How to count the number of values per column above a sequence of thresholds ?
i.e.: calculate for each column, the number of values above 100, then above 150, then above ... and store the results in a data frame ?
# Reproductible data
# (Original data is daily streamflow values organized in columns per year)
set.seed(1234)
data = data.frame("1915" = runif(365, min = 60, max = 400),
"1916" = runif(365, min = 60, max = 400),
"1917" = runif(365, min = 60, max = 400))
# my code chunck
mymin = 75
mymax = 400
my step = 25
apply(data, 2, function (x) {
for(i in seq(mymin,mymax,mystep)) {
res = (sum(x > i)) # or nrow(data[x > i,])
return(res)
}
})
This code works well for one iteration, but I can't store the result of each iteration in a data frame.
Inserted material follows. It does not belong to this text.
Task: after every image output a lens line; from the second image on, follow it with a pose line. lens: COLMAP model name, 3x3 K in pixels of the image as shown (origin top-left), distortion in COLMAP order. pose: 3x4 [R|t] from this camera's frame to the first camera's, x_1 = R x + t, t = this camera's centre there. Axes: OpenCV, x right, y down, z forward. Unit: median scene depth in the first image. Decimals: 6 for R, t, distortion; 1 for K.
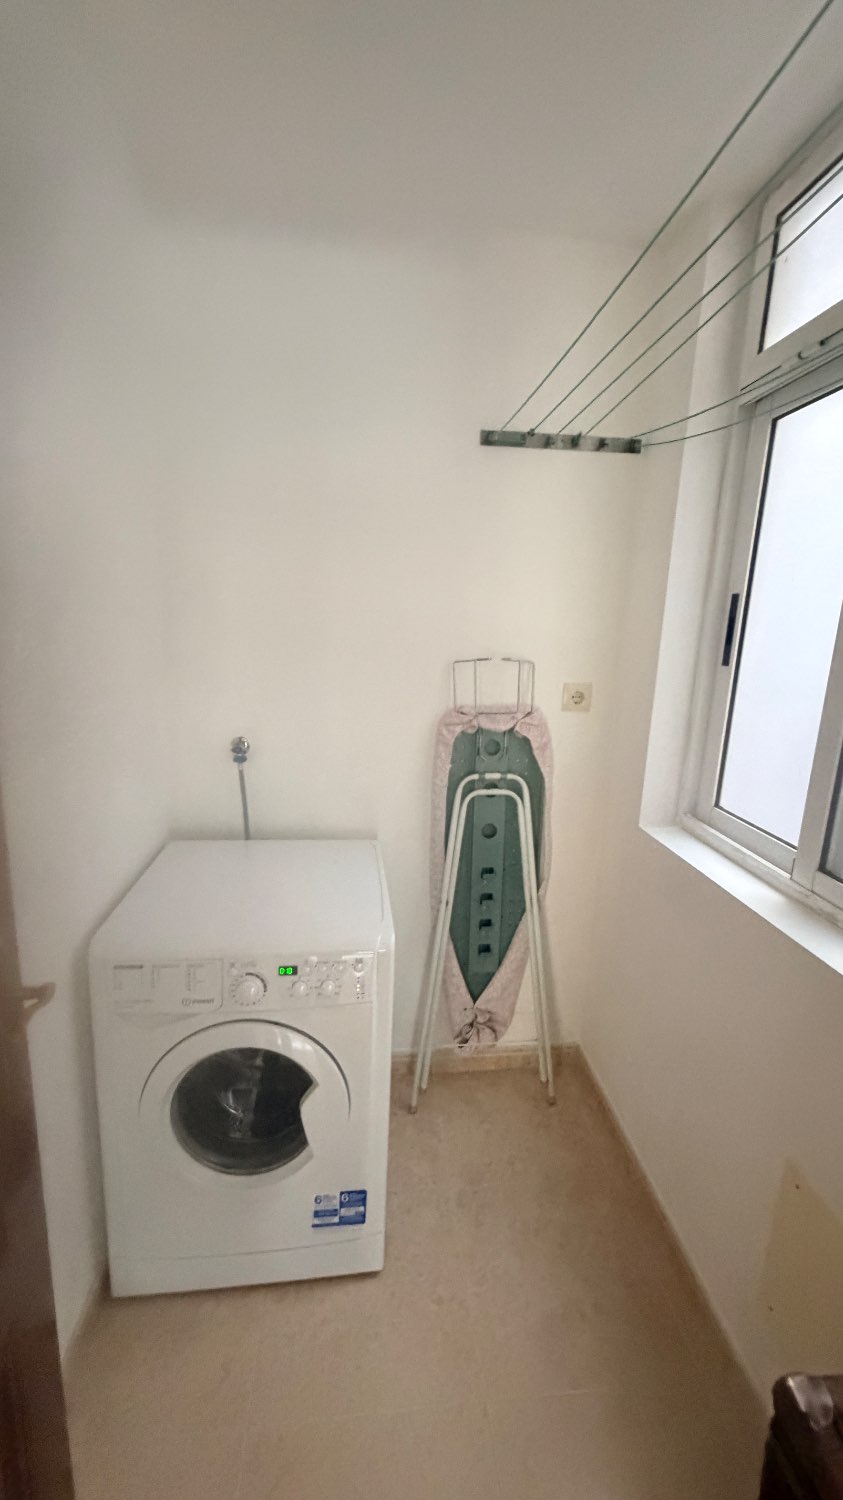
lens RADIAL K [[596.6, 0, 421.2], [0, 596.6, 748.1], [0, 0, 1]] dist [0.005895, 0.000067]
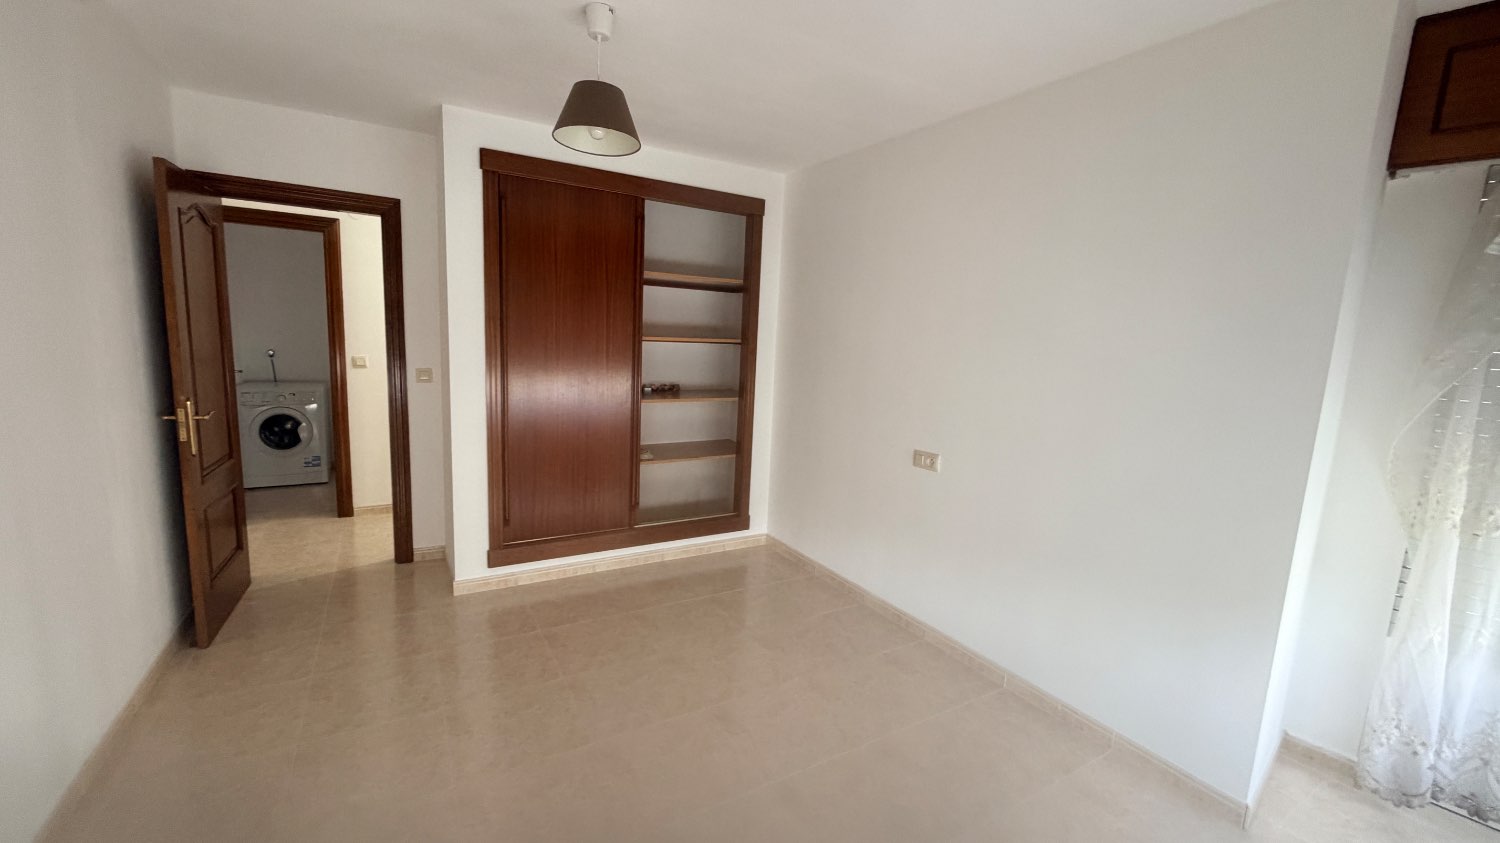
lens RADIAL K [[596.6, 0, 751.2], [0, 596.6, 421.3], [0, 0, 1]] dist [0.005895, 0.000067]
pose [[0.914123, -0.057711, 0.401309, 0.912875], [0.075562, 0.996726, -0.028782, 0.830765], [-0.398334, 0.056634, 0.915490, -3.657901]]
I also tried approaches such as :
for (i in 1:n){
seuil = seq(mymin, mymax, my step)
lapply(data, function(x) {
res [[i]] = nrow(data[ x > seuil[i], ])
return(res)}
})
Which does not work really well...
The output would be something like :
year | n value above 75 | n values above 100 | n value above ... |
---|---|---|---|
1915 | 348 | 329 | ... |
1916 | 351 | 325 | ... |
... | ... | ... | ... |
Thanks for your comments and suggestions :)